# PROBLEM DESCRIPTION
Report all lines below with the word "protocol".

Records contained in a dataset
________________________

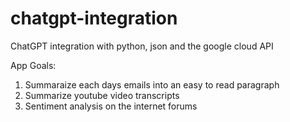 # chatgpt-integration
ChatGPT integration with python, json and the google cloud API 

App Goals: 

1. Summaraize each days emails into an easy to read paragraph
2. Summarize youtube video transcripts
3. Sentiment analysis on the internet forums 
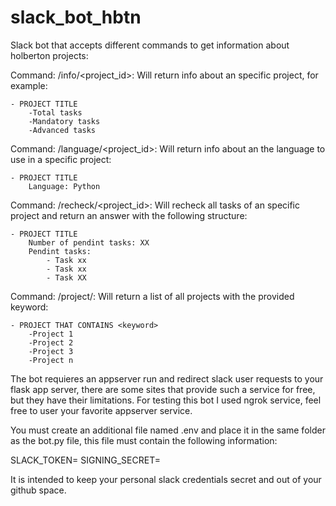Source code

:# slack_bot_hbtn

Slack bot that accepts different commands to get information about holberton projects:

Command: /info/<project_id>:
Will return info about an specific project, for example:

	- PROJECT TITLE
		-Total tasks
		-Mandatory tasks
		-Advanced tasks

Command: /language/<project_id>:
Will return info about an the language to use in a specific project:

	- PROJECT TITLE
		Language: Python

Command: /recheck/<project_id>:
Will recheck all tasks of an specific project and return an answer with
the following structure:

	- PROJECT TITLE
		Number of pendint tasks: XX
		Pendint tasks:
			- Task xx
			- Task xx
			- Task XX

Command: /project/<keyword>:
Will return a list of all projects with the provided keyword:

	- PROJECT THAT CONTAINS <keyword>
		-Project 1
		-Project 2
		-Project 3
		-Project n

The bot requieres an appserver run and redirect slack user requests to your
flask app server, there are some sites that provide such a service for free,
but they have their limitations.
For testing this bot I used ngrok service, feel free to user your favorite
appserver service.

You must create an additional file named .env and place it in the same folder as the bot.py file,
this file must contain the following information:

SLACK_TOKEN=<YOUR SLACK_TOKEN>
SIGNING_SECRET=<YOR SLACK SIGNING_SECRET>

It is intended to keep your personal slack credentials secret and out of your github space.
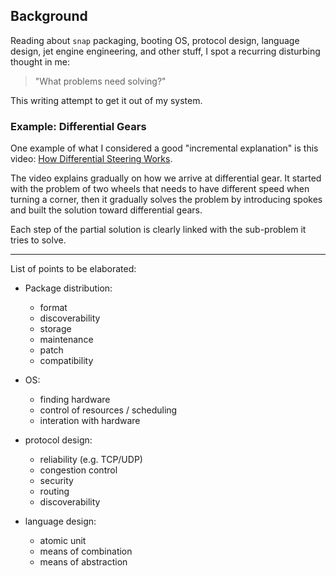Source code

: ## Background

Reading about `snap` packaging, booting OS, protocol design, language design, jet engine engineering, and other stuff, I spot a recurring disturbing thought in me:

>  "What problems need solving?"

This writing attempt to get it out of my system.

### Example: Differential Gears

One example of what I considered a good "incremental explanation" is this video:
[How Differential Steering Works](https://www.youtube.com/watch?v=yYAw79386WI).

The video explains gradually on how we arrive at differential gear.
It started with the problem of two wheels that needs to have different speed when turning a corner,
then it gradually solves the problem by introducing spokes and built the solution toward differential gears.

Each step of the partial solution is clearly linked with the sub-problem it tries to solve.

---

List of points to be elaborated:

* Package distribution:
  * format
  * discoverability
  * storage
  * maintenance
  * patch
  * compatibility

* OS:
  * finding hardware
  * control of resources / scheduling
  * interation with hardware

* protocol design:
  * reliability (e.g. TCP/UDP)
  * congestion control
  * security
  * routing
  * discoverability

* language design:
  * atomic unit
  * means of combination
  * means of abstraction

________________________

# SOLUTION TO THE PROBLEM
Reading about `snap` packaging, booting OS, protocol design, language design, jet engine engineering, and other stuff, I spot a recurring disturbing thought in me:
* protocol design:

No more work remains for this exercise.